Question: (a) Derive the mathematical expression for law of radioactive decay for a sample of a radioactive nu...

Question

(a) Derive the mathematical expression for law of radioactive decay for a sample of a radioactive nucleus.
(b) How is the mean life of a given radioactive nucleus related to the decay constant?

Answer 1

Solution

Radioactive decay of a radioactive substance is directly proportional to no of nuclei of the radioactive atoms use this property to find the mathematical expression for the law of radioactive decay and once you know the expression you can also find the relationship between mean life and decay constant.

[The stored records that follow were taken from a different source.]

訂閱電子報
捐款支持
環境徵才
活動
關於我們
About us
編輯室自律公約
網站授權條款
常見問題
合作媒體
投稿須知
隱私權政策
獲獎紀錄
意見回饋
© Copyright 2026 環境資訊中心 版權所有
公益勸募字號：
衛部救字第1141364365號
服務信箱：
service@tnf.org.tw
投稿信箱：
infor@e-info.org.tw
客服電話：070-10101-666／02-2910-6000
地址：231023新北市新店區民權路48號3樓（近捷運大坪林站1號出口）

Complete step by step answer:
We know that for radioactive materials rate at which nuclei depends is directly proportional to no of nuclei present we do not know for sure that which nuclei will decay in a given time period but no of nuclei decayed in a given time interval is always proportional to the no of nuclei

Therefore,
$\dfrac{{dN}}{{dt}} \propto N$
$\Rightarrow \dfrac{{dN}}{{dt}} = - \lambda N$
Where $\lambda$ is decay constant and minus sign is given to imply that number of nuclei decreases over time.

$\Rightarrow \dfrac{{dN}}{N} = - \lambda dt$
Integrating both sides we have,
$\int {\dfrac{{dN}}{N} = \int { - \lambda dt} } \\\ \Rightarrow \ln N = - \lambda t + C$
At t=0 value of N is ${N_0}$
$\Rightarrow \ln \dfrac{N}{{{N_0}}} = - \lambda t$
Or $N = {N_0}{e^{ - \lambda t}}$
Lets call rate of decay as R then ,
$R = \dfrac{{ - dN}}{{dt}} \Rightarrow R = - \lambda N \Rightarrow R = - \lambda {N_0}{e^{ - \lambda t}}$

Now we will find the value of the mean life of the radioactive decay. Let's find the relation between the mean life $\tau$ and the disintegration constant λ. The number of nuclei which decay in the time interval: ‘t’ to ‘t + dt’ is:
$Rdt = \lambda {N_0}{e^{ - \lambda t}}dt$
Where dt is infinitesimal time interval

Each of them has lived for time ‘t’. Hence, the total life of all these nuclei is $t\lambda {N_0}{e^{ - \lambda t}}dt$ .
Hence, to obtain the mean life, we integrate this expression over all the times from 0 to $\infty$ and divide by the total number of nuclei at t = 0 (which is ${N_0}$ ).
$\tau = \lambda {N_0}\int\limits_0^\infty {t{e^{ - \lambda t}}dt}$
Where $\tau$ is mean life,
On solving this integral, we get
$\tau = \dfrac{1}{\lambda }$

Thus correct answer for (a) is $N = {N_0}{e^{ - \lambda t}}$ and for (b) is $\tau = \dfrac{1}{\lambda }$ .

Note: Use the law of radioactive decay to find the expression for no of nuclei at any time once you know the expression for number of nuclei at any time simply then find the value of half life and average life using the mathematical formula of half life and average life.